# [BRIEF]
Scan the entries below for the word "aufmerksam". Copy out every line in which it occurs.

--- MATERIAL FOR THE TASK ---

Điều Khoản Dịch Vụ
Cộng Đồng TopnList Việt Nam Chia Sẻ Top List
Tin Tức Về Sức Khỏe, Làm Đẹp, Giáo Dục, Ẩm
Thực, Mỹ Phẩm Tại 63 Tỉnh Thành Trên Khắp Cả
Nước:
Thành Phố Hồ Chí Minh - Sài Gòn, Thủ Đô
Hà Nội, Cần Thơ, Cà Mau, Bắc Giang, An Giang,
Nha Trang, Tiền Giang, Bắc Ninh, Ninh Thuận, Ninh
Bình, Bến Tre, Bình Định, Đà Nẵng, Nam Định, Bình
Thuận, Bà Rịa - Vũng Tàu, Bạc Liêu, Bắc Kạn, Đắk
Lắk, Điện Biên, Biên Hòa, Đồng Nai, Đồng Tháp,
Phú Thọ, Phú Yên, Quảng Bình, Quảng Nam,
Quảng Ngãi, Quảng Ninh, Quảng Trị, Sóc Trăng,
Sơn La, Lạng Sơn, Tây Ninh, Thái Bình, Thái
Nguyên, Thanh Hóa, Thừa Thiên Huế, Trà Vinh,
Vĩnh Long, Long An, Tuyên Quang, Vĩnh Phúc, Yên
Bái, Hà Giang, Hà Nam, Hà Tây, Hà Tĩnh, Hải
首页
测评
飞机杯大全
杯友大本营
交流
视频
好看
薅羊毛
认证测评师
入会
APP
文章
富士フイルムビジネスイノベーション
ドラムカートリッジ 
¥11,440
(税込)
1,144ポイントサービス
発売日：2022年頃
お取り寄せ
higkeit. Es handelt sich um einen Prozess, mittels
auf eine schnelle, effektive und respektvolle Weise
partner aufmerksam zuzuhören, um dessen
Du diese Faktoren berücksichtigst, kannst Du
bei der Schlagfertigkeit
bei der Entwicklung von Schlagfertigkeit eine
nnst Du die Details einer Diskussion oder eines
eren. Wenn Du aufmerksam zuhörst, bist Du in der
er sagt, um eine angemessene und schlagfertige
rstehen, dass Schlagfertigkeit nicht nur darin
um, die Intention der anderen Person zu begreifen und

---

# [RESULT]
partner aufmerksam zuzuhören, um dessen
eren. Wenn Du aufmerksam zuhörst, bist Du in der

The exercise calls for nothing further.